The power of pet therapy can't be underestimated. For a millennia, animals have provided very loyal, strong friendships and companionships to humans.
Animals are used in hospitals to provide emotional healing to children and adults who face cancer, Alzheimer's and other conditions that can cause depression, isolation and loneliness.
They assist in the actual healing of many diseases simply through supporting patients emotionally. The stronger a person feels emotionally, the better they can cope with cancer treatments and look toward recovery.

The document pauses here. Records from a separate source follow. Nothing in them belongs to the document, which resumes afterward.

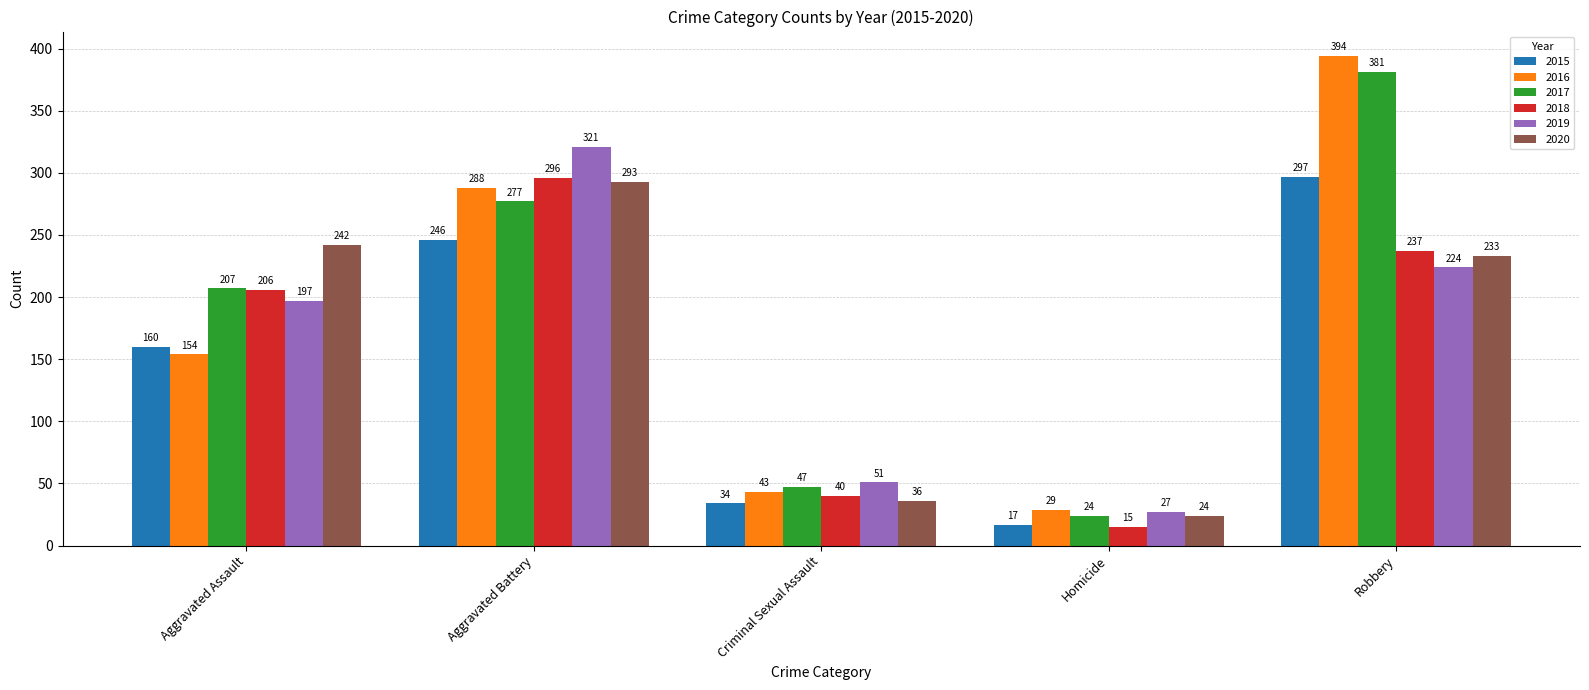

At Aggravated Battery, list the series in order from smallest to largest.

2015, 2017, 2016, 2020, 2018, 2019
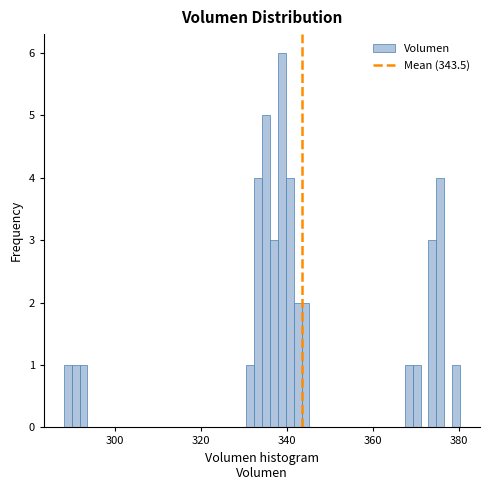

Read against the x-axis, roughly where is the centre of the tallest bar?

338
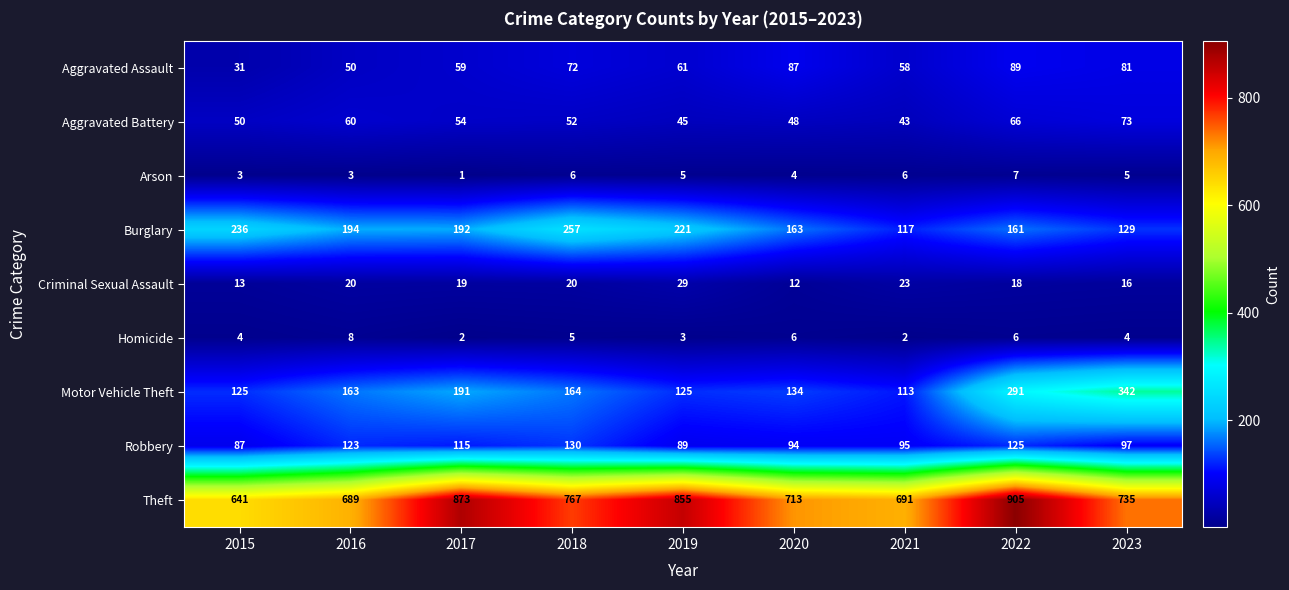

What is the minimum value shown in the chart?

1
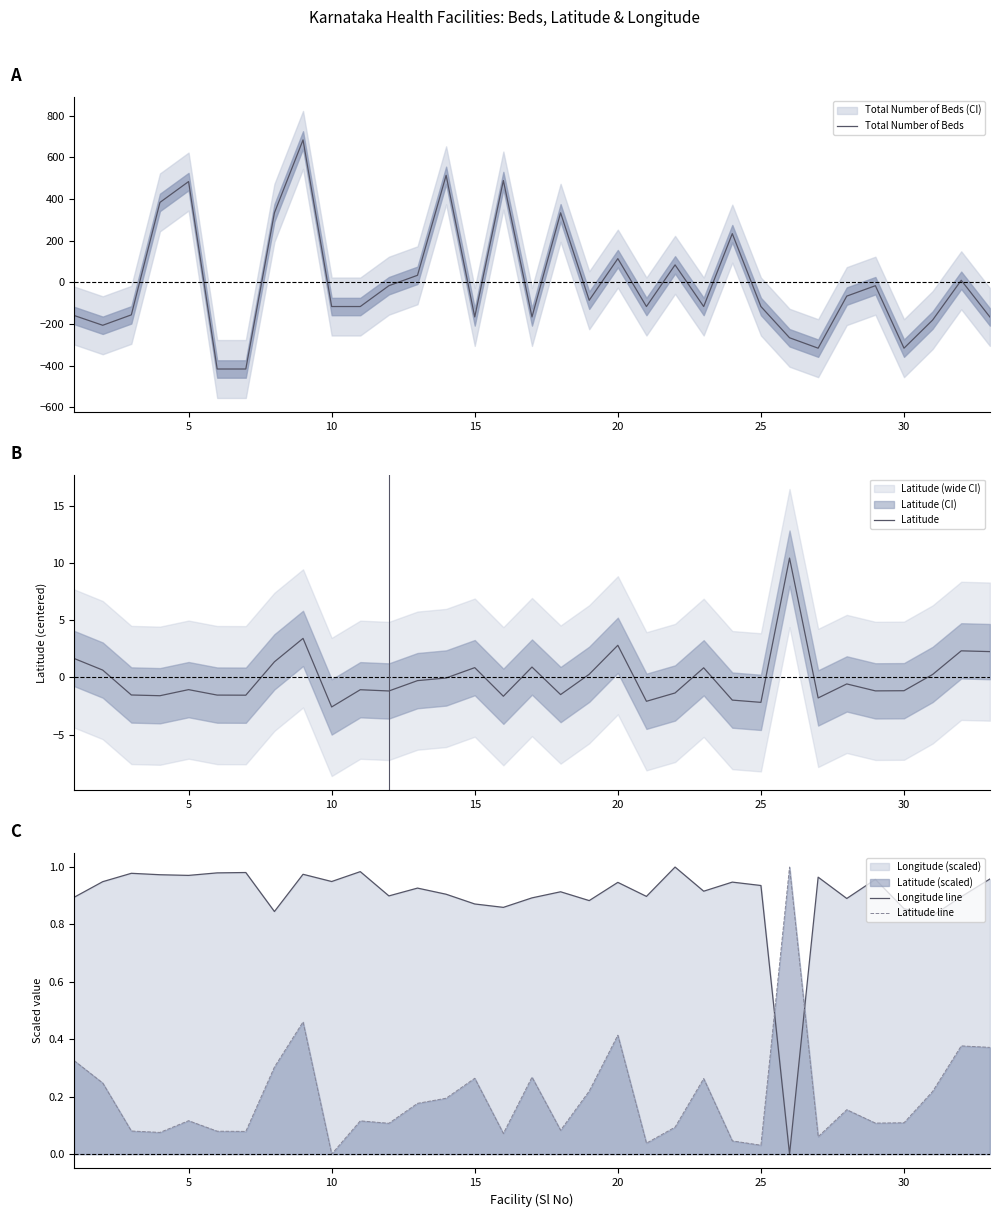

What is the sum of all Latitude line values?

6.6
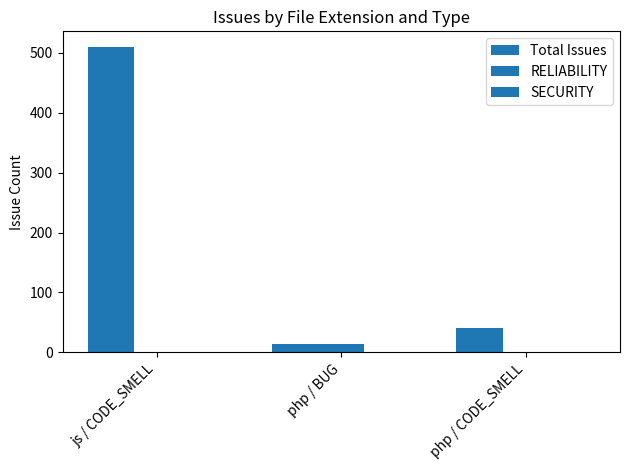

Between js / CODE_SMELL and php / BUG, which is larger?

js / CODE_SMELL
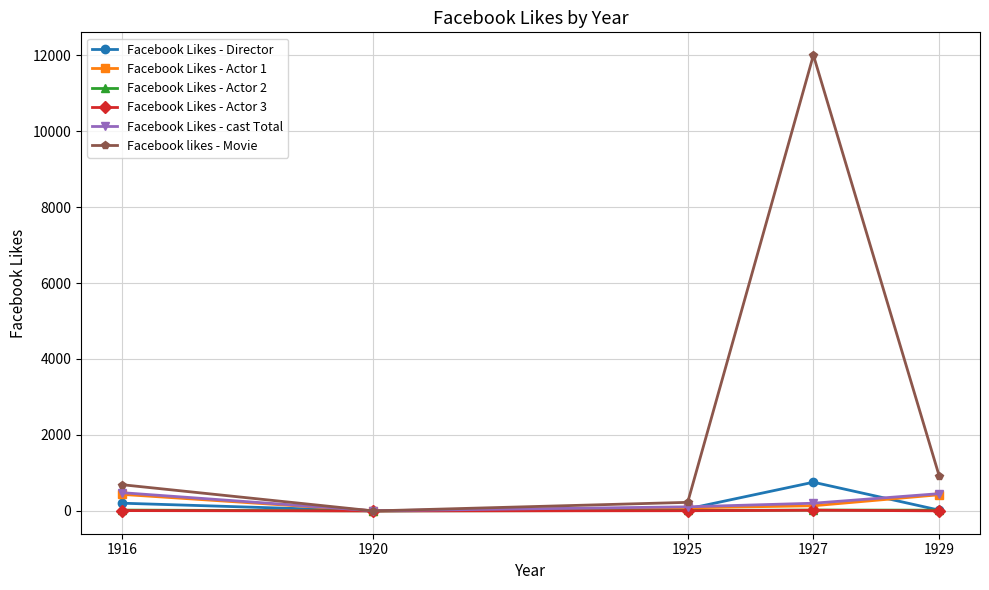

Which series has the largest total across all categories?

Facebook likes - Movie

Animals have also been shown to help lower blood pressure for patients and increase the "feel-good" hormones like serotonin that helps to decrease anxiety.
The American Humane Association is working with Pfizer to study the benefits of animal therapy.
The Association stated that "Animal-Assisted Therapy has been shown to help children who have experienced abuse or neglect, patients undergoing chemotherapy or other difficult medical treatments, as well as veterans and their families who are struggling to cope with the effects of wartime military service."
My own work in nursing facilities and working with patients with dementia as well as the developmentally disabled and those isolated or abandoned by their families confirms this. Patients' faces would light up like candles when they interacted with therapy dogs and the effects were long-lasting.